LARGE single-system Cyrus installs?
Michael R. Gettes
gettes at internet2.edu
Tue Nov 20 08:32:27 EST 2007
I am wondering about the use of fsync() on journal'd file systems
as described below. Shouldn't there be much less use of (or very
little use) of fsync() on these types of systems? Let the journal
layer due its job and not force it within cyrus? This would likely
save a lot of system overhead. It makes sense to use on non-journal'd
fs. I also wonder whether modern arrays even respect FULLFSYNC
given their more complex nature and I/O scheduling algorithms. It
may be time that fsync() (and fcntl(F_FULLFSYNC)) have become moot
since there is likely little way to influence, in an effective
targeted way, I/O behavior in complex environments these days.
/mrg
On Nov 19, 2007, at 23:40, Andrew McNamara wrote:
>>> In production releases of ZFS fsync() essentially triggers sync()
>>> (fixed in
>>> Solaris Next).

◇ ◇ ◇ ◇ ◇ ◇ ◇

## WORK TO COMPLETE
A: In the mailing-list post about fsync(), on what kind of file system does the writer say it makes sense to use fsync()?
B: Please write the next part of the mailing-list post about fsync(), picking up right after its last line.
The entries are not needed for anything here.

◇ ◇ ◇ ◇ ◇ ◇ ◇

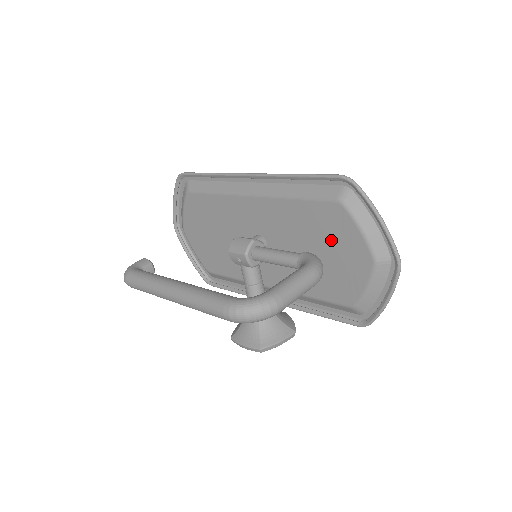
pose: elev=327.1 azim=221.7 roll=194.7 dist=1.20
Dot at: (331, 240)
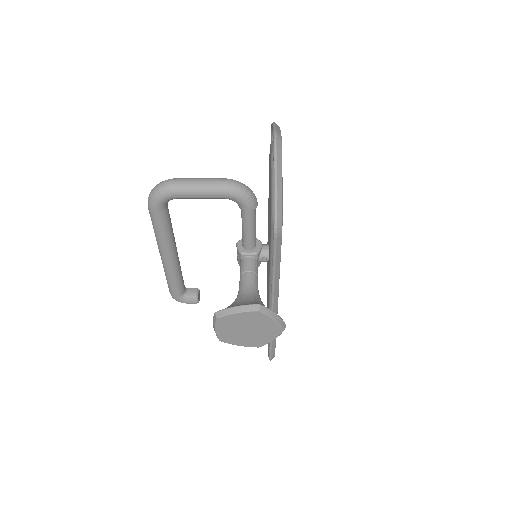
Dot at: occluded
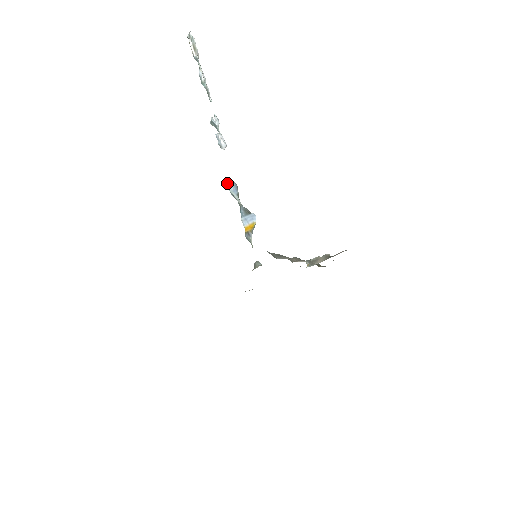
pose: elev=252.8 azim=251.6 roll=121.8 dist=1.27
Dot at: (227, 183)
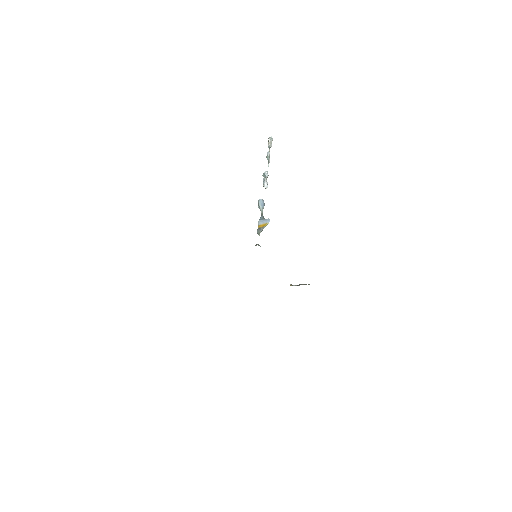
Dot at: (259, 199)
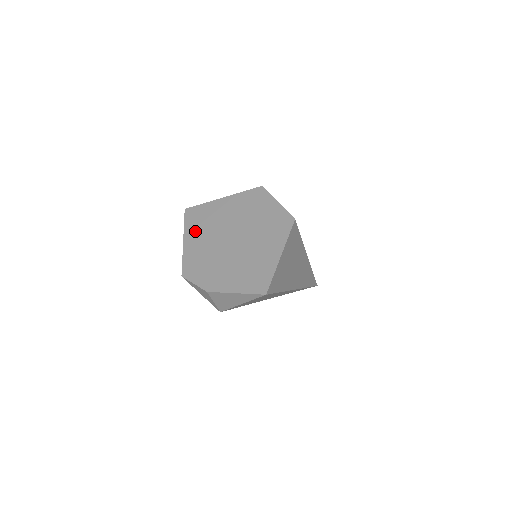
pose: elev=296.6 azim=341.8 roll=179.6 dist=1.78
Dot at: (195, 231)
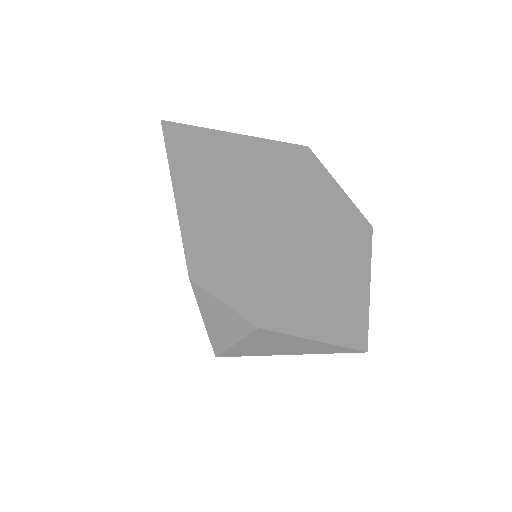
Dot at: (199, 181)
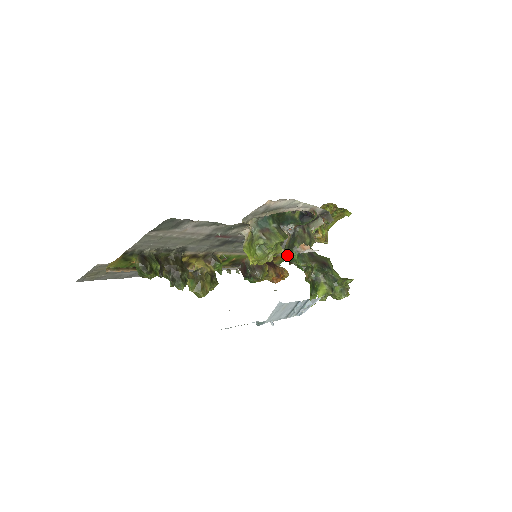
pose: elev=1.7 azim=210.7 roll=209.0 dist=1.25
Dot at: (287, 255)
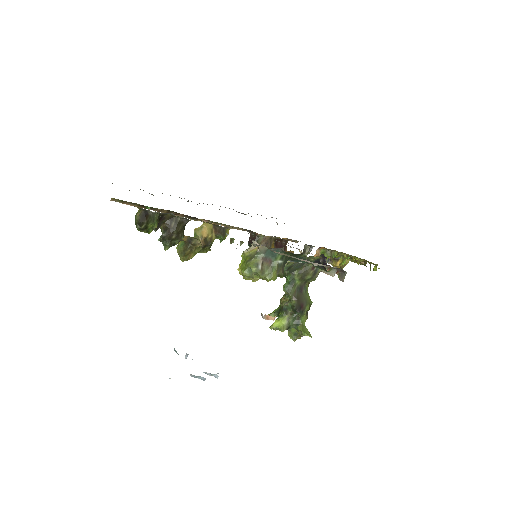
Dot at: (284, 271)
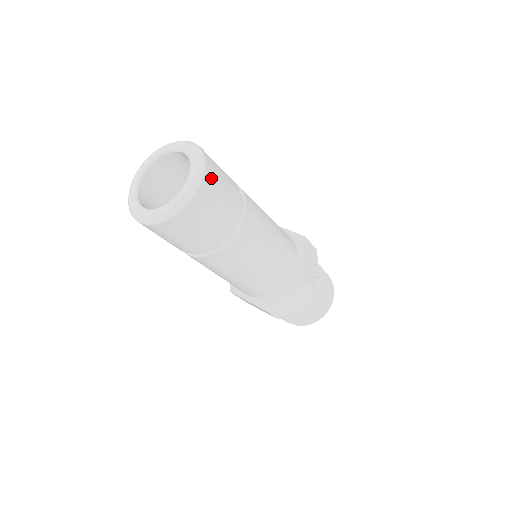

◇ ◇ ◇ ◇ ◇ ◇ ◇

## PER-TASK OUTPUTS
A: On non-journal'd file systems.

B:
> [...]
>> Skiplist requires two fsync calls per transaction (single
>> untransactioned actions are also one transaction), and it
>> also locks the entire file for the duration of said
>> transaction, so you can't have two writes happening at
>> once. I haven't built Cyrus on our Solaris box, so I don't
>> know if it uses fcntl there, it certainly does on the Linux
>> systems, but it can fall back to flock if fcntl isn't
>> available.
>
> Note that ext3 effectively does the same thing as ZFS on fsync() -
> because
> the journal layer is block based and does no know which block belongs
> to which file, the entire journal must be applied to the filesystem to
> achieve the expected fsync() symantics (at least, with data=ordered,
> it does).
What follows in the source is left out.